Zacharias seems to inhabit the grief of the G minor slow movement from the inside whereas Goode contemplates it from the outside. Zacharias brings a gently plaintive quality to the theme but there’s a gradual revelation of the cumulative weight of sorrow through the first three variations. There’s a poised presentation to Variation 1 (tr. 6 1:36), the piano’s floridity here put to the service of depth of expression. In Variation 2 (3:12) the piano assuages the intensity and slight increase of momentum of the woodwind opening. Variation 3 (4:44) is made an orchestral climax of stark, raw emotion, the piano endorsing and clarifying the feeling. Variation 4 (6:16) brings the sudden, welcome balm of G major which finds Zacharias and his orchestra with an intent gaze, as if half disbelieving.
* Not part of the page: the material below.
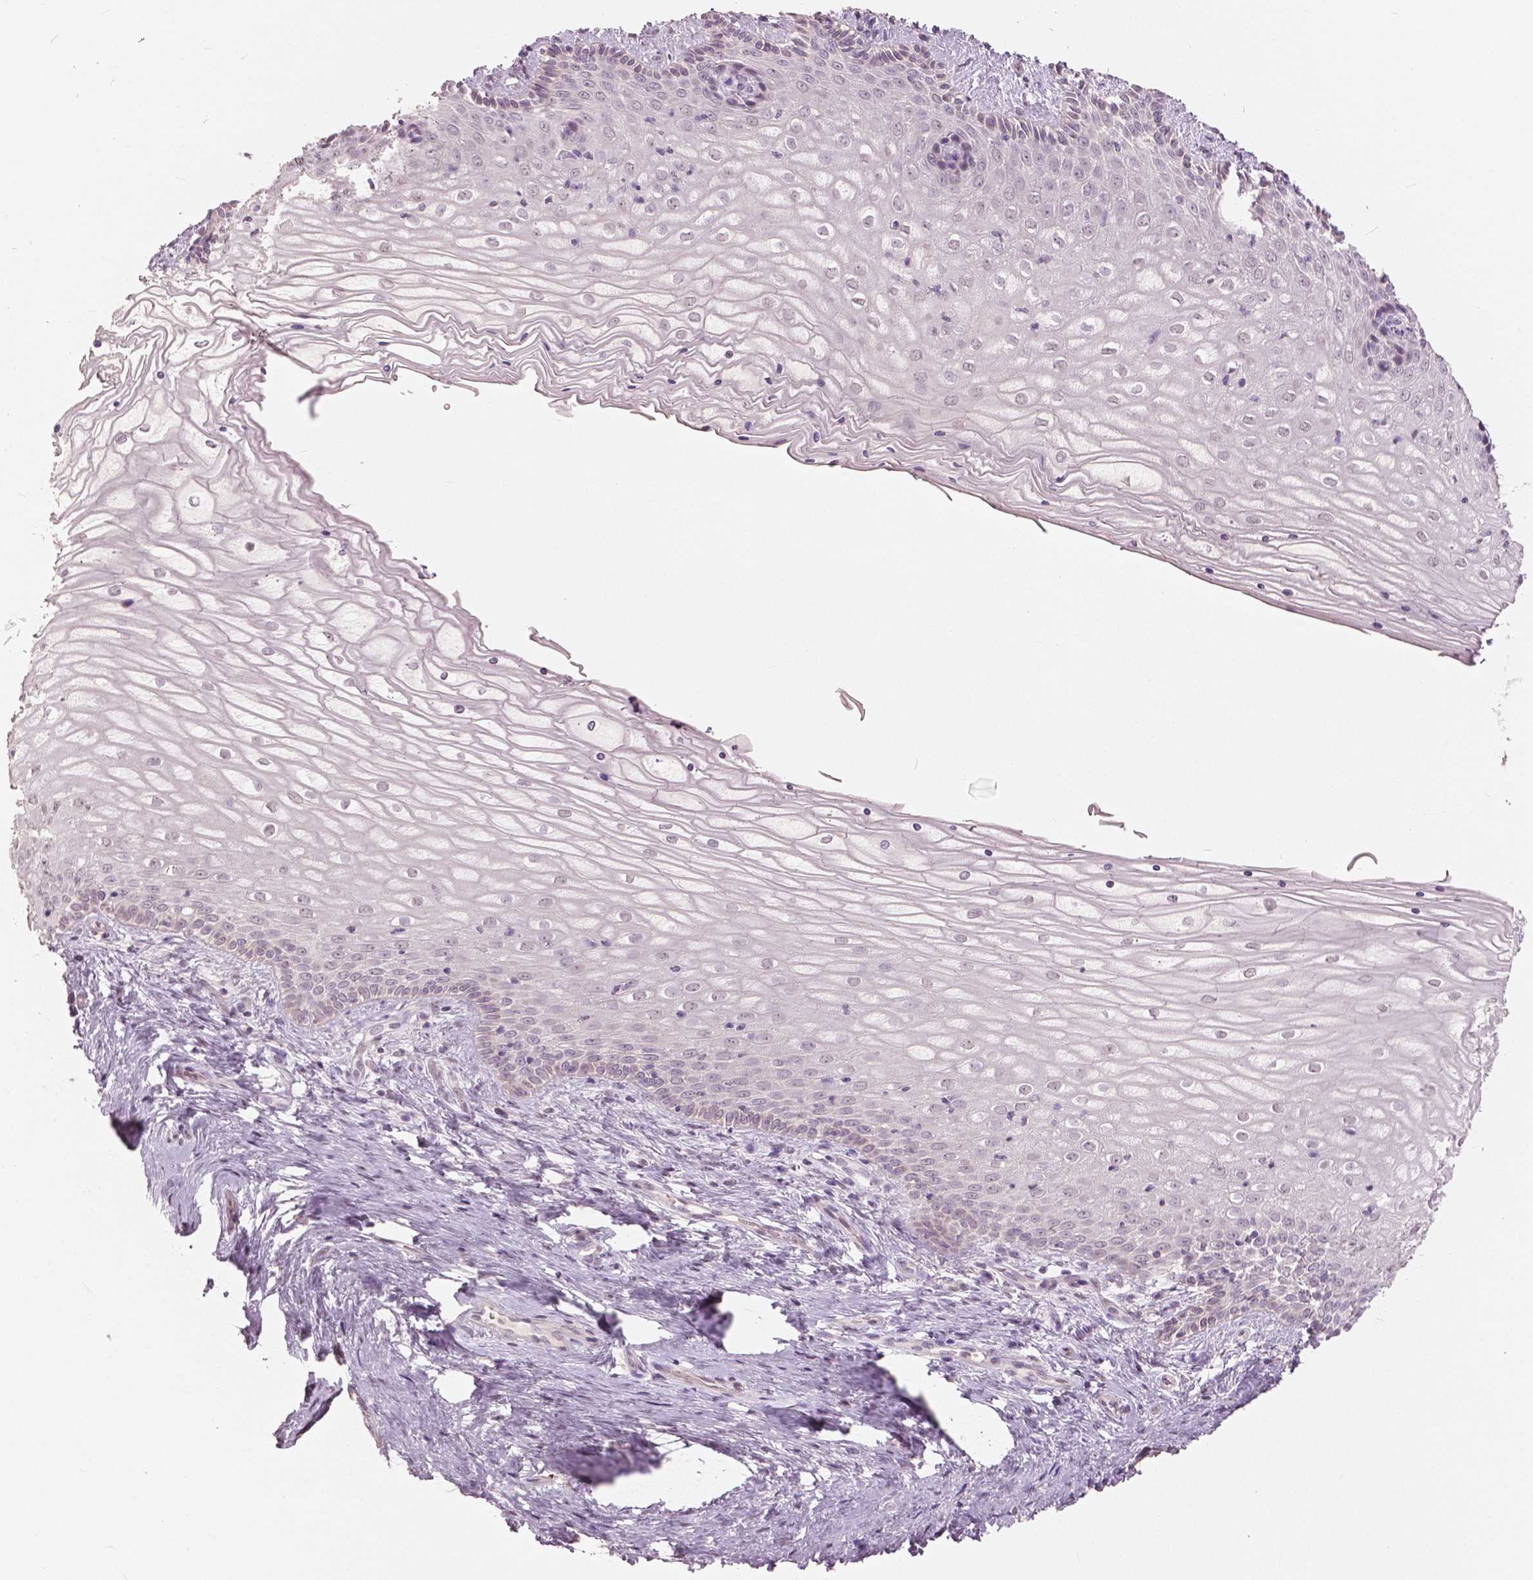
{"staining": {"intensity": "negative", "quantity": "none", "location": "none"}, "tissue": "vagina", "cell_type": "Squamous epithelial cells", "image_type": "normal", "snomed": [{"axis": "morphology", "description": "Normal tissue, NOS"}, {"axis": "topography", "description": "Vagina"}], "caption": "Immunohistochemical staining of benign human vagina demonstrates no significant expression in squamous epithelial cells.", "gene": "NANOG", "patient": {"sex": "female", "age": 45}}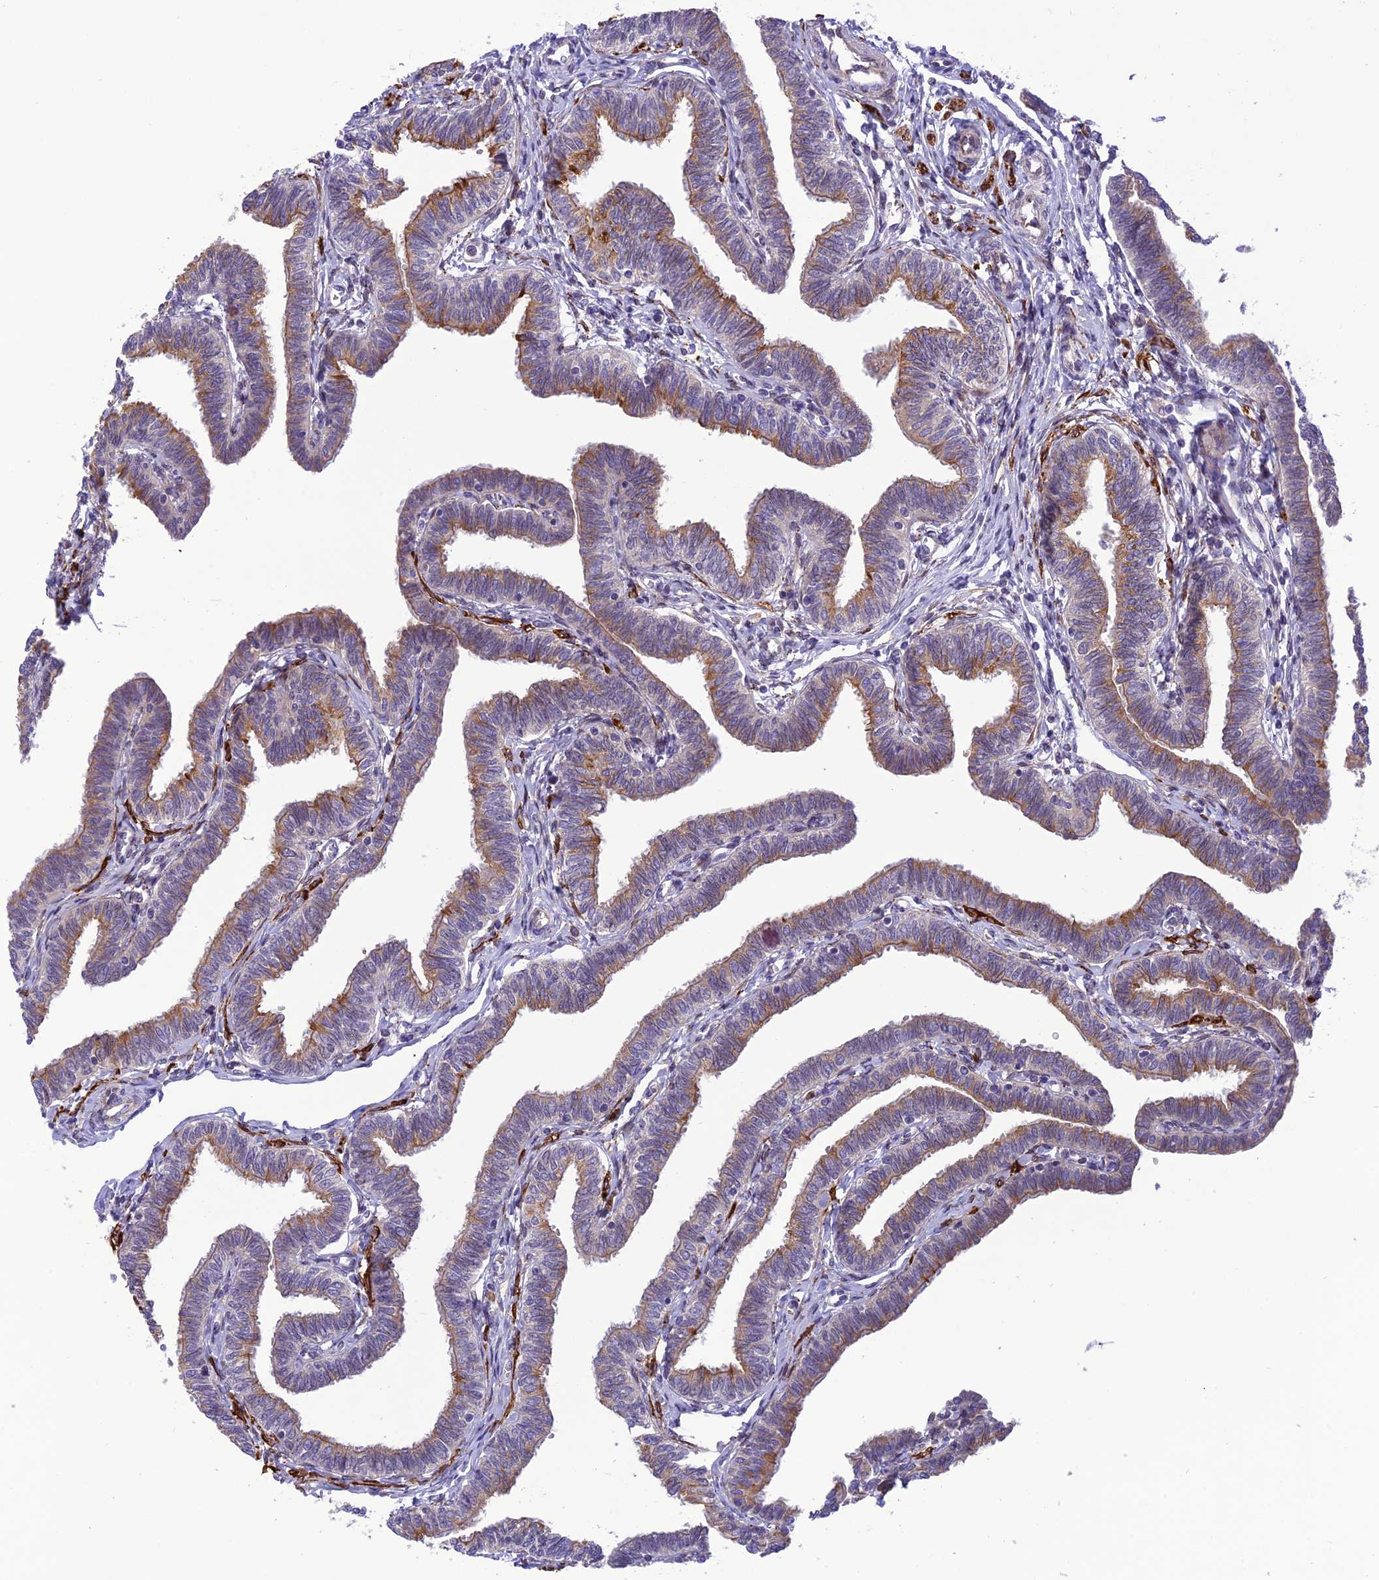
{"staining": {"intensity": "strong", "quantity": ">75%", "location": "cytoplasmic/membranous"}, "tissue": "fallopian tube", "cell_type": "Glandular cells", "image_type": "normal", "snomed": [{"axis": "morphology", "description": "Normal tissue, NOS"}, {"axis": "topography", "description": "Fallopian tube"}, {"axis": "topography", "description": "Ovary"}], "caption": "Immunohistochemistry of benign human fallopian tube shows high levels of strong cytoplasmic/membranous staining in approximately >75% of glandular cells. The staining is performed using DAB (3,3'-diaminobenzidine) brown chromogen to label protein expression. The nuclei are counter-stained blue using hematoxylin.", "gene": "JMY", "patient": {"sex": "female", "age": 23}}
This sense of strangeness continues as they are more comfortable and flowing with the return to G minor in Variation 5 (7:30) in whose coda (8:30), transfixed by the four notes opening the theme, Zacharias slows a little as if freezing time, fascinated by the beauty of this grief. So in this movement Zacharias finds an expressive and colourful romanticism without detriment to classical form and scale. Goode remains more objective. In the climactic Variation 3 the orchestra is more frenzied, the piano more coolly reflective. The relief of Variation 4 is gratefully accepted but the restlessness of the movement opening returns in Variation 5 with a feel of classical probity and decently contemplative coda.
Having been more reserved in the slow movement, Goode is more vivacious in the rondo finale. Zacharias, more eloquent in the slow movement, is here more mellow. He handles the transitional theme which opens the first episode (tr. 7 1:10) in a more reflective manner and the dancing second theme (1:50) isn’t as high kicking as Goode’s. Zacharias’ eingang, the short improvisatory passage at 3:01, less showy than Goode’s, simply echoes the violins and violas in a slightly slower rhythm. Zacharias’ second episode (3:40) is cloudier but not as forcefully sullen as Goode’s. Yet, except for the initial two sforzandi, it isn’t marked louder and Zacharias blends it seamlessly with the return of the transitional theme and his sober take on the dancing theme. He also brings more glow to the stealthy return of the rondo theme on first oboe and second horn beneath the piano decoration. His cadenza glitters yet has slightly more reflection and less froth than Goode’s. In sum, Zacharias’ Mozart is generally quite laid back but he gives well considered performances which repay the repeated listening a disc allows.